◆ **YOUR INSTRUCTIONS**
Beginning with the first line of the material, set down each line exactly as written, up to and including the line with "dish sponge: present".

+++

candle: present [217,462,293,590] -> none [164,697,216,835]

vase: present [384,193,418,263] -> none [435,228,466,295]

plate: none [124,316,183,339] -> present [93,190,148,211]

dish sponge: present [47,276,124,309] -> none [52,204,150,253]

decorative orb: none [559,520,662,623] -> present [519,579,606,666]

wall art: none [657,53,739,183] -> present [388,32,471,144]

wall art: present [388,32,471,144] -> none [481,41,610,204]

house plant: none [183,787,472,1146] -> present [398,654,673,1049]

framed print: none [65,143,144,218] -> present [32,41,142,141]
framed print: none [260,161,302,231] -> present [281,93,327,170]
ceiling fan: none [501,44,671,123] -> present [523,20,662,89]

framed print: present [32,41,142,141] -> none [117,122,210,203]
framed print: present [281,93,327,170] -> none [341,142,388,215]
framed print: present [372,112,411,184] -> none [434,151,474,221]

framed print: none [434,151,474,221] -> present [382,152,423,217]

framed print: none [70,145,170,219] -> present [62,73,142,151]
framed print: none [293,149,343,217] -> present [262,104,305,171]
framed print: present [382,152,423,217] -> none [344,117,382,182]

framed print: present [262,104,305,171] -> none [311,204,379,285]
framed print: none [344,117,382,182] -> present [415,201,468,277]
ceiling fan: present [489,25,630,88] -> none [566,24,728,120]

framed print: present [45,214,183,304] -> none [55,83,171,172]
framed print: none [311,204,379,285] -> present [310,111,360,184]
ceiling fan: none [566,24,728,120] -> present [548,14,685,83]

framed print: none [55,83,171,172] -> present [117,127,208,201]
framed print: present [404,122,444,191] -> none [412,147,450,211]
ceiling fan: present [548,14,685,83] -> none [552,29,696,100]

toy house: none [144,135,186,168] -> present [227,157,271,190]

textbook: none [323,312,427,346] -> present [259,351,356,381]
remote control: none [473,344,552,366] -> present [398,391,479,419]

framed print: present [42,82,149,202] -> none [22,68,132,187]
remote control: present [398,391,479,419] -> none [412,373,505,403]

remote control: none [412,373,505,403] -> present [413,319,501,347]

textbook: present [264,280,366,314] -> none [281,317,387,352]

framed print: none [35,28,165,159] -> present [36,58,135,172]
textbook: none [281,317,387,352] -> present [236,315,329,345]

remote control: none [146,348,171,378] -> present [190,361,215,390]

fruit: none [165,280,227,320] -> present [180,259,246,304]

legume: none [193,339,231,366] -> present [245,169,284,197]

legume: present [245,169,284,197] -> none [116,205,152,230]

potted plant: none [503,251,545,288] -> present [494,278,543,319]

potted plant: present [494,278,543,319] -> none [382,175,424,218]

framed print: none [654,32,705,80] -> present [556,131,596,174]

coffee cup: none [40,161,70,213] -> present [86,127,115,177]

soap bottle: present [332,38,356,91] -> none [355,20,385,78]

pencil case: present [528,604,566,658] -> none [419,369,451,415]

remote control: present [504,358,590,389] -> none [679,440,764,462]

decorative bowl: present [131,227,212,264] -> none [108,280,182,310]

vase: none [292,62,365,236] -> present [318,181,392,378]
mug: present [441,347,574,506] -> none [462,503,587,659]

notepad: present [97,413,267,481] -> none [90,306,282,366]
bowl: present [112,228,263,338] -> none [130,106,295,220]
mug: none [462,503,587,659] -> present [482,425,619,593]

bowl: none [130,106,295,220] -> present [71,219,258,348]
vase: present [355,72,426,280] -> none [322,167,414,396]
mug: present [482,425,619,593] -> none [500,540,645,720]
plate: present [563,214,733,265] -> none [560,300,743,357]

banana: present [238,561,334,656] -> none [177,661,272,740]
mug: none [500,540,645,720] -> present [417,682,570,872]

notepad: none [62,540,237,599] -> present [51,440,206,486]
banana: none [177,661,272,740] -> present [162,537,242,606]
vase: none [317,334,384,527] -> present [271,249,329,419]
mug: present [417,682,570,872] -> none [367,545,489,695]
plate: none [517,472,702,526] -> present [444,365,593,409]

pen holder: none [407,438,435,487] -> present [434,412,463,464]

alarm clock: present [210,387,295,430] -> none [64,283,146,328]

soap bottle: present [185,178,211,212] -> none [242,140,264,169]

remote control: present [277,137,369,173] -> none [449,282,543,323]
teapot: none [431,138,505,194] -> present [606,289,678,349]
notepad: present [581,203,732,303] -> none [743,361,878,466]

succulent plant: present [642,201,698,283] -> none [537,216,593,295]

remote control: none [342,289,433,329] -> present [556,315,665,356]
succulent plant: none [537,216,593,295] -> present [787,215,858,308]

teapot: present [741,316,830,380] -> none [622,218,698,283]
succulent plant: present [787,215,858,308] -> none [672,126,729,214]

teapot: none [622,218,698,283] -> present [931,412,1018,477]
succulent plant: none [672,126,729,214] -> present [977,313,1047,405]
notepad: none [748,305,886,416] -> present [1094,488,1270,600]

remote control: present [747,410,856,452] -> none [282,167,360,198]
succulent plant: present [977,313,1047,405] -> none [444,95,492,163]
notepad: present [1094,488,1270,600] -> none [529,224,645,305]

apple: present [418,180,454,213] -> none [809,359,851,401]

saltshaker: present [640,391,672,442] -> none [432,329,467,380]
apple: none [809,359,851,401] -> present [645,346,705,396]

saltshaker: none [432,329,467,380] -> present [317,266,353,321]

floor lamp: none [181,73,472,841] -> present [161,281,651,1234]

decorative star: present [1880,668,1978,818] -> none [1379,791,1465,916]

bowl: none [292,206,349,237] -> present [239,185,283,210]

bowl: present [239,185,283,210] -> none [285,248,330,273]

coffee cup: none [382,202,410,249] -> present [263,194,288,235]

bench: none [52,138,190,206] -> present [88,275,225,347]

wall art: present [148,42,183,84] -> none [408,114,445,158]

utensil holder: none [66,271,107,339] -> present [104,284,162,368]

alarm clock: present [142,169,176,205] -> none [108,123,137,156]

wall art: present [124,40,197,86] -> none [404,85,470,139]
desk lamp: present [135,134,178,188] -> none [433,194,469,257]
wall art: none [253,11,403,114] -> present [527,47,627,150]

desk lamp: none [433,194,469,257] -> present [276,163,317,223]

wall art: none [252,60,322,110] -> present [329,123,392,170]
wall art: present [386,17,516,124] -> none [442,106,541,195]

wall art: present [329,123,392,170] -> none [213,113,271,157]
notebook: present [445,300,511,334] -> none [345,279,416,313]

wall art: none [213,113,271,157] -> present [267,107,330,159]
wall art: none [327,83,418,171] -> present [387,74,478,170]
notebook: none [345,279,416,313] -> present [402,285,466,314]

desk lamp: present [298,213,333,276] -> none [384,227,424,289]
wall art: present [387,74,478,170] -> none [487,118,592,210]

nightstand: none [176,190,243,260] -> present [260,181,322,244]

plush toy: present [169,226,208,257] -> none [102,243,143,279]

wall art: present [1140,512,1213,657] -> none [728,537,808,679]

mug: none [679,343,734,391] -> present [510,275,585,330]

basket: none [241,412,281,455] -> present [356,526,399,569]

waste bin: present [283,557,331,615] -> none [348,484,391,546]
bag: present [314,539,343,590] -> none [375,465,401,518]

+++

◆ **ANSWER FOR THE TASK**
candle: present [217,462,293,590] -> none [164,697,216,835]

vase: present [384,193,418,263] -> none [435,228,466,295]

plate: none [124,316,183,339] -> present [93,190,148,211]

dish sponge: present [47,276,124,309] -> none [52,204,150,253]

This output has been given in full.